Looking back, it is not really hard to earn >26% a year in a stock market in 2013 -- with the condition that the capital is not big. When the capital is not big, simply "all in" a share can easily bring you a huge return.
Several shares that, at least double its price, from my memory -- DSONIC, INARI, TNLOGIS, MYEG, PWROOT, HOMERIZ, NAIM, PRLEXUS, HLCAP, HUAYANG etc.
Even not doubling the share price, a lot of share can grow >26% a year, providing that you know how to sell -- MMODE, REDTONE, INSAS, MAGNI, OLDTOWN, AEONCR, SBCCORP etc.
But how could I struggle to achieve my aim?
I still remember, right after GE13, construction shares fly like angels. While I am holding 100% cash, it is really not a good feeling, and my weakness are totally reflected in the stock market. After 1 week of GE13, the construction shares still kept rising, I really cannot tahan (stand), I all in GAMUDA-WD -- a very rash deicsion, without looking at the chart, volume, without even queuing, directly buy from seller. This is in contrast what I used to do -- always find a safe entry price. The market has made me to lose control.

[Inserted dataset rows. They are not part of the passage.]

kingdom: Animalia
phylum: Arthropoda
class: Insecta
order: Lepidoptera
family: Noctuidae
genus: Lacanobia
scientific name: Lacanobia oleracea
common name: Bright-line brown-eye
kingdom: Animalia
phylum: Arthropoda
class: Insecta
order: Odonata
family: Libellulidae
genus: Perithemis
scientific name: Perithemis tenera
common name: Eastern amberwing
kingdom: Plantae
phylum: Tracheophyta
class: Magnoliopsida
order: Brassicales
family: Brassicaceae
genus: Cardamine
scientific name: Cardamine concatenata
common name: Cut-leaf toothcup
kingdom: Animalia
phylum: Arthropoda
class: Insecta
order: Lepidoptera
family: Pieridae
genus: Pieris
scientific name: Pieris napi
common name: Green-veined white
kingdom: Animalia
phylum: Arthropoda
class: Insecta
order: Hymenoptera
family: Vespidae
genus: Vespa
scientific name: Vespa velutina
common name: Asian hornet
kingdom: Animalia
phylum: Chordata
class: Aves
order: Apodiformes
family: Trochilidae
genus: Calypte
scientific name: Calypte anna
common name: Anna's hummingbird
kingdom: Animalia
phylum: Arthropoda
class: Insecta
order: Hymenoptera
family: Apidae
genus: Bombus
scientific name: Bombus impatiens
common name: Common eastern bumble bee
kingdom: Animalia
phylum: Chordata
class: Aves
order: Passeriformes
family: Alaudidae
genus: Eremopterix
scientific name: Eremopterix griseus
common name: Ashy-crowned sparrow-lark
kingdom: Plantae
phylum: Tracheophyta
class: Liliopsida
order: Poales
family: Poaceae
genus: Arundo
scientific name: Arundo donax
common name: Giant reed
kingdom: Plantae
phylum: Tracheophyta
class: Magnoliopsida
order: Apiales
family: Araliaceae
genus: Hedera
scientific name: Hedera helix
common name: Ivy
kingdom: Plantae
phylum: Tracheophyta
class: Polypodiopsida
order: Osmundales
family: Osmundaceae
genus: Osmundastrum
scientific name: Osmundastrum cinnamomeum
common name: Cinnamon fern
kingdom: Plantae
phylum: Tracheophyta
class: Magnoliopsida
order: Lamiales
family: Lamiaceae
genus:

I went in 13 May, then sell on 14 May, making a profit of just 0.5%. Why would I be so impatience while I can earn 15% if I sell a week later? I just want the share I bought to fly INSTANTLY, because, deep in my mind, I have "lost" 1 week of earning from 6 May to 13 May, so I would like this to be COMPENSATED IMMEDIATELY. That was the beginning of my mistake. I couldn't wait even if it is just one day. In my mind, I want to find something to recover my "loss" during 6-13 May. Thinking back, that thought was HORRIBLE. All decisions are made emotionally. What if the market just crash at that time?
Following that, I kept on hantam (i.e. all in), changing from share to share, to seek for "compensation", of what I thought I SHOULD HAVE EARNED. That made me lost EVEN MORE. Not only a loss in terms of capital, but the directional loss in stock market as well. What ever experienced that I learned previously was completely forgotten.